IMPROVING THE PROCESS OF IMPROVING PLACES: “Storm Cunningham’s RECONOMICS Process raises the bar for community and regional revitalization. It’s a powerful package, succinctly capturing the process that we have doggedly tried to identify over time, not always knowing the next step,” states Eric Bonham, founding member, Partnership for Water Sustainability in British Columbia
Note to Reader:
Storm Cunningham, author and futurist, is a source of inspiration for those who are champions of ‘restorative development. He has written three ground-breaking books: The Restoration Economy (2002), Rewealth (2008), and now RECONOMICS (2020). Storm is the Executive Director of the new RECONOMICS Institute: The Society of Revitalization and Resilience Professionals, https://reconomics.org, whose slogan is “improving the process of improving places”.
RECONOMICS includes a plethora of Canadian anecdotes and references. Of relevance to readers in British Columbia, Storm Cunningham elaborates on his participation at the Parksville 2019 Water Stewardship Symposium, co-hosted by the Partnership for Water Sustainability in British Columbia.
The ripple effects of Storm’s participation and important role at Parksville 2019 are still being felt – for example, his RECONOMICS Process was immediately applied to a case study for a popular course taught by Nancy Randall at ElderCollege, Vancouver Island University. This year, her course filled within the first three hours of the opening of registration, with 27 on the wait-list.
“We applied Cunningham’s six-stage RECONOMICS process to a water course conservation initiative as a case study,” states Nancy Randall. “Working through all stages of the resilience process would enable the participants to more easily apply these concepts in other revitalization and resilience contexts.”

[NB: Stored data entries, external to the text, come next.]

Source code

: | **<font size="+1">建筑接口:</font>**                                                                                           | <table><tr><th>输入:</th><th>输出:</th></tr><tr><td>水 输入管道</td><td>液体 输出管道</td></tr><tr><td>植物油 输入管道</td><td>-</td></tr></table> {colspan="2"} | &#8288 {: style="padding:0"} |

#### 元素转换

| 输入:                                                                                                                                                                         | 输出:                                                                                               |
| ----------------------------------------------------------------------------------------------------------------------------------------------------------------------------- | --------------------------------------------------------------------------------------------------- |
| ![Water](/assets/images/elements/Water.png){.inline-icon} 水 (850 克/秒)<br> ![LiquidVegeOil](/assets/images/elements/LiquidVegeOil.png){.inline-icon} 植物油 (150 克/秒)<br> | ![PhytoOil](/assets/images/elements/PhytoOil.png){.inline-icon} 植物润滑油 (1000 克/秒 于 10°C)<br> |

Publication of RECONOMICS is timely. It is a useful reference for those wishing to improve where they live, and are in search of a process to help communities implement an ‘actionable vision’ for land and water that would result in transformational changes in practice on the ground.
Should Storm Cunningham’s RECONOMICS be mandatory reading for Mayors, CAOs & Directors of Planning in cities and regions?
“Most people who are traditionally seen as being responsible for creating community revitalization—mayors, economic developers, private developers, planners, etc. – don’t actually know how to think about revitalization. Most of them tend to think of it as a goal, rather than as a process,” observes Storm Cunningham.
“As a result, they have ‘magical’ expectations: they assume that revitalization will automatically emerge if they just keep doing more of whatever it is they know how to do.”
Importance of an Ongoing Program
“The first step is to create an ongoing revitalization (or resilience) program, which constantly initiates, perpetuates, evaluates and adjusts local renewal efforts. Without an ongoing program, you have little chance of building momentum, which is essential to increasing confidence in the future of the place.
“The first job of that program (which is usually housed by a foundation or non-profit organization) is to facilitate a shared vision for the future. The second step is to create a strategy to implement that vision. Next, it’s best to do some policy work, adding policies to support that strategy, and removing policies that undermine it.”
The RECONOMICS Process – a synthesis of Storm Cunningham’s research to identify commonalities
“Every public leader knows that the reliable production of anything requires a process, whether it’s a factory producing air conditioners, a tailor producing clothing or a tree producing nuts, wood and oxygen. They also know, deep down, that they have no real strategy or reliable process for producing either revitalization or resilience in their community (though few would acknowledge it),” writes Storm Cunningham in the preface to RECONOMICS.
“I’ve spent the past 20 years leading workshops, keynoting summits and consulting in planning sessions at urban and rural places worldwide. All of these events were focused on some aspect of creating revitalization or resilience.
“Most of those events had other speakers who recounted their on-the-ground efforts and lessons learned. I’ve thus spent the past two decades researching commonalities: what’s usually present in the successes, and what’s usually missing in the failures?
“I’ve boiled it down to six elements. Each of them individually increases the likelihood of success. The more of them you have, the more likely you are to succeed. All of them together creates a process that’s far more dynamic than the sum of its parts. If you’re a community leader, you can thus start assembling the locally-missing pieces of the process in whatever order makes sense—and is least disruptive—for your situation.
“Many mayors, governors and presidents have intuitively tried to form such a process. Most had two or three of the six elements. Some had four or five: none had all. Even in those few places that came close, the elements didn’t form a process. They were disjointed—usually spread over a long period of time—and had no logical order. In other words, they had the body parts, but no fully-functional body. Thus, they often went nowhere…or not very far. No process = no progress.”